──────── Extracted records

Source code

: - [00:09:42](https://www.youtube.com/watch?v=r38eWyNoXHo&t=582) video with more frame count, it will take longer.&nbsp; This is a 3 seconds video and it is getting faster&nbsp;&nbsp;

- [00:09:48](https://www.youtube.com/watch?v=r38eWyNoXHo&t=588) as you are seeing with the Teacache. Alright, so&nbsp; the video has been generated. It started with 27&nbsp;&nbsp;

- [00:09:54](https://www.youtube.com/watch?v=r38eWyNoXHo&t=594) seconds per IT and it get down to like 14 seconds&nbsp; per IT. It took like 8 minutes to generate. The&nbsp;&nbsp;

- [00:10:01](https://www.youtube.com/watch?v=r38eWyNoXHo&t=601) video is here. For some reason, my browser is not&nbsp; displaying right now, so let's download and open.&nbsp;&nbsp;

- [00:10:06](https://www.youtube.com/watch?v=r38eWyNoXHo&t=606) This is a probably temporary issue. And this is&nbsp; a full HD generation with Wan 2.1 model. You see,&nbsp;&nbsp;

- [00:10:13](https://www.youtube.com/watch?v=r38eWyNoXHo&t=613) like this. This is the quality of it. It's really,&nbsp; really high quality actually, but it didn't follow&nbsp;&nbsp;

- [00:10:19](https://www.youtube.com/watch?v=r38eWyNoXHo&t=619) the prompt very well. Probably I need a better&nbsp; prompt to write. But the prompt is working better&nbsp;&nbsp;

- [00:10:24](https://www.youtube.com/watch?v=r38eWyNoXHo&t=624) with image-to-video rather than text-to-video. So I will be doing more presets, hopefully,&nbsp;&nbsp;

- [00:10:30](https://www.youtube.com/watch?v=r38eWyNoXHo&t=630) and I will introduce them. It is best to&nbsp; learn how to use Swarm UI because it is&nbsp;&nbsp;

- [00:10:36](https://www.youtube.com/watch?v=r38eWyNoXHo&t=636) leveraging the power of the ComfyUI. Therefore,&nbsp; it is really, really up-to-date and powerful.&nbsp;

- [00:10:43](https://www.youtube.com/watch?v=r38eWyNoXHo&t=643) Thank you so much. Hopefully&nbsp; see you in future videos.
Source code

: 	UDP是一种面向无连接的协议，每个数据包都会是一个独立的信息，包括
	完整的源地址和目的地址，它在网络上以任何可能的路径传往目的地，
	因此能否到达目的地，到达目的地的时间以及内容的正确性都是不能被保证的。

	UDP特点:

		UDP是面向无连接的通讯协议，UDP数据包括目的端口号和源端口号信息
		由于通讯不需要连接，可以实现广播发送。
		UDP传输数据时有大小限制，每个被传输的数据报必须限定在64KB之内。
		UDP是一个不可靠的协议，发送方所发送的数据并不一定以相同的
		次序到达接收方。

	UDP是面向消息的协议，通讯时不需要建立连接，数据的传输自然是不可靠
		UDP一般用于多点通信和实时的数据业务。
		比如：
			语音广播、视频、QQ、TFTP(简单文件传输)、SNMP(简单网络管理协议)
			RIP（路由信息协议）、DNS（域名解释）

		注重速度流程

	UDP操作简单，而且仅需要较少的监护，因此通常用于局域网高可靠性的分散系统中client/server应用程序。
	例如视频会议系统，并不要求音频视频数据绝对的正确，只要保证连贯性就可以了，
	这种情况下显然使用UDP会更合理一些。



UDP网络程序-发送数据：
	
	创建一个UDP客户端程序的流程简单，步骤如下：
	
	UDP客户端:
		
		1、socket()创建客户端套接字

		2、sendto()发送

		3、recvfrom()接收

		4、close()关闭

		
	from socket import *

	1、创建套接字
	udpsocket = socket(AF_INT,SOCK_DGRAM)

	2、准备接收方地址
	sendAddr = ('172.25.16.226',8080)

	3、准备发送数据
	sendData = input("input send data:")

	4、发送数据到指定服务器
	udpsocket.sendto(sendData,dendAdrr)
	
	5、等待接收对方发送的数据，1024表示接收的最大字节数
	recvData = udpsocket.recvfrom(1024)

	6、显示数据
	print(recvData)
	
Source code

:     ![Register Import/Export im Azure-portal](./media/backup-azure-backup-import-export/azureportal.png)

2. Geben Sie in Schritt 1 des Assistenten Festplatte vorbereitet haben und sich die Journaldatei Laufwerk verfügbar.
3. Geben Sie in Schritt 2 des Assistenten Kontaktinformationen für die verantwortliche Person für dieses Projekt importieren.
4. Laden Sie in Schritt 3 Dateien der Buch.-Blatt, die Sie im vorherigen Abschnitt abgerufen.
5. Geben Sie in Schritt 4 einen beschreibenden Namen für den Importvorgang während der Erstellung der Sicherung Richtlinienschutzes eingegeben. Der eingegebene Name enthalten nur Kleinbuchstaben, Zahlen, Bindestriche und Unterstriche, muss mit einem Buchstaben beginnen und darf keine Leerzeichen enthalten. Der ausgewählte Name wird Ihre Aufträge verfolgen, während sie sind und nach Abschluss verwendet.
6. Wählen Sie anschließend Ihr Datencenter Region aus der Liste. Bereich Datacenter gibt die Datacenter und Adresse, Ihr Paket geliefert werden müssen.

────────────────

# Work instructions
Using only the entries above, output the line with "4、close()关闭", the line with "5. Geben Sie", and all lines between them, exactly as they stand.

# Task answer
		4、close()关闭

		
	from socket import *

	1、创建套接字
	udpsocket = socket(AF_INT,SOCK_DGRAM)

	2、准备接收方地址
	sendAddr = ('172.25.16.226',8080)

	3、准备发送数据
	sendData = input("input send data:")

	4、发送数据到指定服务器
	udpsocket.sendto(sendData,dendAdrr)
	
	5、等待接收对方发送的数据，1024表示接收的最大字节数
	recvData = udpsocket.recvfrom(1024)

	6、显示数据
	print(recvData)
	
Source code

:     ![Register Import/Export im Azure-portal](./media/backup-azure-backup-import-export/azureportal.png)

2. Geben Sie in Schritt 1 des Assistenten Festplatte vorbereitet haben und sich die Journaldatei Laufwerk verfügbar.
3. Geben Sie in Schritt 2 des Assistenten Kontaktinformationen für die verantwortliche Person für dieses Projekt importieren.
4. Laden Sie in Schritt 3 Dateien der Buch.-Blatt, die Sie im vorherigen Abschnitt abgerufen.
5. Geben Sie in Schritt 4 einen beschreibenden Namen für den Importvorgang während der Erstellung der Sicherung Richtlinienschutzes eingegeben. Der eingegebene Name enthalten nur Kleinbuchstaben, Zahlen, Bindestriche und Unterstriche, muss mit einem Buchstaben beginnen und darf keine Leerzeichen enthalten. Der ausgewählte Name wird Ihre Aufträge verfolgen, während sie sind und nach Abschluss verwendet.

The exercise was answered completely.